The 576 value of the MS PPP MTU is merely a default - it can be changed with a registry hack. Yes, fragmentation has indeed become a Great Evil due to the large amounts of data we're pushing, and the time/resources required for fragmentation/defragmentation. Forcing excessive fragmentation/defragmentation is an effective DoS. As far as increasing the MTU size on your LAN links, you need to exercise a lot of care when so doing. I personally have never tried to change the MTU size on an Ethernet segment of any type (Ethernet_II/1500 has worked admirably, and I'm unsure of the result if I tried it); on Token Ring, going up to 4096 has indeed been beneficial in the past when dealing with large database writes, etc. Of course, the protocol I was using at the time supported 4096-byte frame sizes on Token Ring. I thought the frame-size limits for Gigabit Ethernet were 64-1518/1522 bytes? And isn't that the limit on most host IP stacks for Ethernet media? Or am I off in left field, here? Finally, I would say that on any medium, <100% utilization in and of itself isn't grounds for fiddling with the MTU. There are lots of other things to look at, first. --------------------------------------------------------------- Roland Dobbins <rdobbins@netmore.net> // 818.535.5024 voice -----Original Message----- From: Roeland Meyer (E-mail) [mailto:rmeyer@mhsc.com] Sent: Wednesday, June 14, 2000 9:07 AM To: Valdis.Kletnieks@vt.edu; 'Marc Slemko' Cc: nanog@merit.edu Subject: RE: PMTU-D: remember, your load balancer is broken
Valdis.Kletnieks@vt.edu: Wednesday, June 14, 2000 8:07 AM
On Tue, 13 Jun 2000 22:36:08 MDT, Marc Slemko said:
It is also a concern that, in my experience, many of the links with MTUs <1500 are also the links with greater packet loss, etc. so you really don't want fragmentation on them.
━━━━━━━━━━━━━━━━━━━━
◆ Action item A
In the message on MTU sizes, what size did raising the MTU to on Token Ring prove beneficial for large database writes?
◆ Action item B
Put this sentence from the message on MTU sizes into Spanish: "Forcing excessive fragmentation/defragmentation is an effective DoS."
━━━━━━━━━━━━━━━━━━━━
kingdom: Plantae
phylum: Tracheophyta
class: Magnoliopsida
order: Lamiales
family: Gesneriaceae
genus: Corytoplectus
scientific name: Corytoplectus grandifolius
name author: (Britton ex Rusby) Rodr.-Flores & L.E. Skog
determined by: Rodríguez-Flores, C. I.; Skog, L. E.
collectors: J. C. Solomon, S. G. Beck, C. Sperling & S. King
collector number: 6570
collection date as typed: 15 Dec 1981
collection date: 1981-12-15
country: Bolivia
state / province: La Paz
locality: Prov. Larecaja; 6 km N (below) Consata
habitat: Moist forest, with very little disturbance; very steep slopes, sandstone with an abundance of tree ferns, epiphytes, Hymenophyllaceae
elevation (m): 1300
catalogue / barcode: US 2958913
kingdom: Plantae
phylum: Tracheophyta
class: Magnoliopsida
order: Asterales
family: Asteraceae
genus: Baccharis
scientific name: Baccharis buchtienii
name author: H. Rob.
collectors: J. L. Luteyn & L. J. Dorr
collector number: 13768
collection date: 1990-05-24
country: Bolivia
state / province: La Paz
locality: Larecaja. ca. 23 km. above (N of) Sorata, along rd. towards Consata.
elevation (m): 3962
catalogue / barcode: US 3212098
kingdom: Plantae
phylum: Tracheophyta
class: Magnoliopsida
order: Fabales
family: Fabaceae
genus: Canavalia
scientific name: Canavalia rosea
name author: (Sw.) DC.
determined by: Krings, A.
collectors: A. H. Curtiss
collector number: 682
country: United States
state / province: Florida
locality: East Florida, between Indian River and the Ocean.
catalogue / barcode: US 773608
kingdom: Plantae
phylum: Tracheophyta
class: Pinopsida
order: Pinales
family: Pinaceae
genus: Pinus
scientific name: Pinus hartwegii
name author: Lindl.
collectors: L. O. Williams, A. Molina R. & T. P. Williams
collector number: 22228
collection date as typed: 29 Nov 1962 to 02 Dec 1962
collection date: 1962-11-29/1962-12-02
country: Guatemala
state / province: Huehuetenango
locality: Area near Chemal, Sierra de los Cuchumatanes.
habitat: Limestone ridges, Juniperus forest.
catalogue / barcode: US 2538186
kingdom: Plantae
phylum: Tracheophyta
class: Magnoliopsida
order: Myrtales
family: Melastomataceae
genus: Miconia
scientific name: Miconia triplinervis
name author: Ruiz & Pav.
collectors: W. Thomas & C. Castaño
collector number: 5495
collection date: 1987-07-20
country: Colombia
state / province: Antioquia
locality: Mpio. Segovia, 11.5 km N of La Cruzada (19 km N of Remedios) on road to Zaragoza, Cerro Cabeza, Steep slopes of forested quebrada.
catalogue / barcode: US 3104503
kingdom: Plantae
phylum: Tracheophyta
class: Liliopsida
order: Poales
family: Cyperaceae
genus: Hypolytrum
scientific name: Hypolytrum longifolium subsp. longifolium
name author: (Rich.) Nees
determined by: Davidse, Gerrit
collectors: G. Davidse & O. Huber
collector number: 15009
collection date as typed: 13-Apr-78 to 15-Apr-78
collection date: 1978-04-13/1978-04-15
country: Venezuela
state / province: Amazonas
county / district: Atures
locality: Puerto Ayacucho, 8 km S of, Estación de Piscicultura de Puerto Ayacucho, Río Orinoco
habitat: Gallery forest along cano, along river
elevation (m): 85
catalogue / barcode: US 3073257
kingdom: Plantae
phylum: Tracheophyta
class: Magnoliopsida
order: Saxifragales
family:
━━━━━━━━━━━━━━━━━━━━
◆ Task output A
4096

◆ Task output B
Forzar una fragmentación/desfragmentación excesiva es un DoS eficaz.